Athens (AFP) – A Greek fighter pilot died Thursday when his plane crashed in the Aegean while returning from a mission to intercept Turkish jets, officials said.
“A Greek pilot (has entered) the pantheon of heroes,” Defence Minister Panos Kammenos said in a tweet.
“He fell… fighting to defend national sovereignty and territorial integrity,” he said.
Greek Prime Minister Alexis Tsipras said the pilot, a father-of-two named as Georgios Baltadoros, died “in the line of duty.”
The Greek armed forces will observe a three-day period of mourning over the accident, the defence ministry said.
The Greek airforce said Baltadoros was fatally hurt when his Mirage 2000-5 fell into the sea while preparing to land “after concluding an operational mission.”
Reports said the pilot may have blacked out during a combat exercise on the return home.
A Greek general staff source told AFP that the plane was returning from a mission to intercept Turkish fighter jets.
“The mission was over and the plane was returning,” the source said.

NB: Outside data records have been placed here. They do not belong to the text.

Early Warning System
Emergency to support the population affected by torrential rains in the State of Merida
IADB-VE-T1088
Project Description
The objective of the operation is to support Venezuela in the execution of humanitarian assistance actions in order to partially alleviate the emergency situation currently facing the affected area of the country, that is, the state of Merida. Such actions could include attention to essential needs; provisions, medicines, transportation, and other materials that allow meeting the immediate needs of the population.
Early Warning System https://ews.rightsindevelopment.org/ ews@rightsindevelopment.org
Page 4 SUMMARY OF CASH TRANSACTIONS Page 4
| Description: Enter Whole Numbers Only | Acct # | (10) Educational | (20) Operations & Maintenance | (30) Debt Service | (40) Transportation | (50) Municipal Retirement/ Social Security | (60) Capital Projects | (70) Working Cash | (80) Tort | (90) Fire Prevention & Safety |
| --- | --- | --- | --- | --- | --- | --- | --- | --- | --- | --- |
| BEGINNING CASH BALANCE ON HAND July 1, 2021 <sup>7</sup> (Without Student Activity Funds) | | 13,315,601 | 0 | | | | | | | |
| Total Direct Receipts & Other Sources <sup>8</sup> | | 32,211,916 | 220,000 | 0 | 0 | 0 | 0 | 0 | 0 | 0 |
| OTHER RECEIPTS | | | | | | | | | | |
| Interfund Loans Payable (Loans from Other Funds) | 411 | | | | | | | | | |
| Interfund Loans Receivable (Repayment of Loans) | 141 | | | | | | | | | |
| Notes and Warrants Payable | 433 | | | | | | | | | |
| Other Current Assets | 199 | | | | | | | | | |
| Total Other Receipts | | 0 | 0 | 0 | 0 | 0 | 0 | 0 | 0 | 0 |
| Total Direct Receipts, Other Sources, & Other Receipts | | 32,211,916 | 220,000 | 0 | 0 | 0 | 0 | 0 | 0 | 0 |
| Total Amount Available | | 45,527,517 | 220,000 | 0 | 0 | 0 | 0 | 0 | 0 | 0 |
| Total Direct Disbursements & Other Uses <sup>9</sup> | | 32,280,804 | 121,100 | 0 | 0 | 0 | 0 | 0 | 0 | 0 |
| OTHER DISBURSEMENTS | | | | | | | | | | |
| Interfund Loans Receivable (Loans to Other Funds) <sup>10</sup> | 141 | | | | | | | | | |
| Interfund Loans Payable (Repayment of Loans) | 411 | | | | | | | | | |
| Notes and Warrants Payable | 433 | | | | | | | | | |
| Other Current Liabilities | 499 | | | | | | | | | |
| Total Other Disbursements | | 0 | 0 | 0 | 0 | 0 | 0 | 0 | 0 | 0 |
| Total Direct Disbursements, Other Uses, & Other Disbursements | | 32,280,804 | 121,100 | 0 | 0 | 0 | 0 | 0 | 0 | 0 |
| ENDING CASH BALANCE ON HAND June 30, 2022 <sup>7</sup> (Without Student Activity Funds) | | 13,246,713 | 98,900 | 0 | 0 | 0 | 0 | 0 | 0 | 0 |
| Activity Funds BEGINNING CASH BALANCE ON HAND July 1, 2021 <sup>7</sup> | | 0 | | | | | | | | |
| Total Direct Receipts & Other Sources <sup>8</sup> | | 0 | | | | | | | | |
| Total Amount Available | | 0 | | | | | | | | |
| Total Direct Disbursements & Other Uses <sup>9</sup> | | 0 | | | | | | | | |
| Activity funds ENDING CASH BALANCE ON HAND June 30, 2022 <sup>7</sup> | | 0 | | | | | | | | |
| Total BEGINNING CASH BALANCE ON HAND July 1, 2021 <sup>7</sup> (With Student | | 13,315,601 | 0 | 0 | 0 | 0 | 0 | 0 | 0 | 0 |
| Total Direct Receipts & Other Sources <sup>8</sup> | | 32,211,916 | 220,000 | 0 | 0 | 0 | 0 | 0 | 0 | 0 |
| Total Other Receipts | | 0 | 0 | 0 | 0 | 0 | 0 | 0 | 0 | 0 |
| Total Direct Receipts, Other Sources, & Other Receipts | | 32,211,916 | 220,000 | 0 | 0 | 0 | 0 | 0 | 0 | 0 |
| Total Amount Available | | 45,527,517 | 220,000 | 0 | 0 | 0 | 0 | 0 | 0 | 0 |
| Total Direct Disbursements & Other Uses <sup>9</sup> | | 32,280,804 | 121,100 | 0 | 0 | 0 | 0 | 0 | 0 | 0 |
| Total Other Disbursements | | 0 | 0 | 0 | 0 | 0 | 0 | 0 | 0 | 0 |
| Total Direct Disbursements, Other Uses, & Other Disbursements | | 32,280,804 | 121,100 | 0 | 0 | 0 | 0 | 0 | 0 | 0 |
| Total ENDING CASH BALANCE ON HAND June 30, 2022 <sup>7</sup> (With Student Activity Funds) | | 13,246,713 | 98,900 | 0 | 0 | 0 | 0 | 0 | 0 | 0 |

“We still don’t know if there was an actual engagement with the Turkish airforce,” the officer added.
Citing military sources, state TV ERT said there had been no engagement with the Turkish airforce.
In Turkey, state-run Anadolu agency quoted Turkish security sources as saying there were no Turkish air force jets in the area at the time of the incident.
ERT said the warplane fell in the sea shortly before it was due to land at an airfield on Skyros island in the central Aegean.
Greek fighter planes are regularly scrambled to intercept Turkish jets entering what Athens considers Greek airspace over the Aegean, occasionally engaging in mock dogfights.
The accident comes at a period of heightened tension between regional rivals and NATO allies Greece and Turkey.
Earlier this week, Greek soldiers fired warning shots at a Turkish helicopter after it approached the small island of Ro, which is on Greece’s border in the southeastern Aegean Sea.
Turkish President Recep Tayyip Erdogan and members of his government have escalated verbal attacks on Greece after its failure to extradite eight Turkish soldiers that Ankara said were part of an attempted 2016 coup.
In March, Turkey captured and is still holding two Greek soldiers who crossed the border, allegedly whilst getting lost in the fog on patrol.
In 2006, a Greek pilot was killed when his plane collided with a Turkish during a mock dogfight in the Aegean.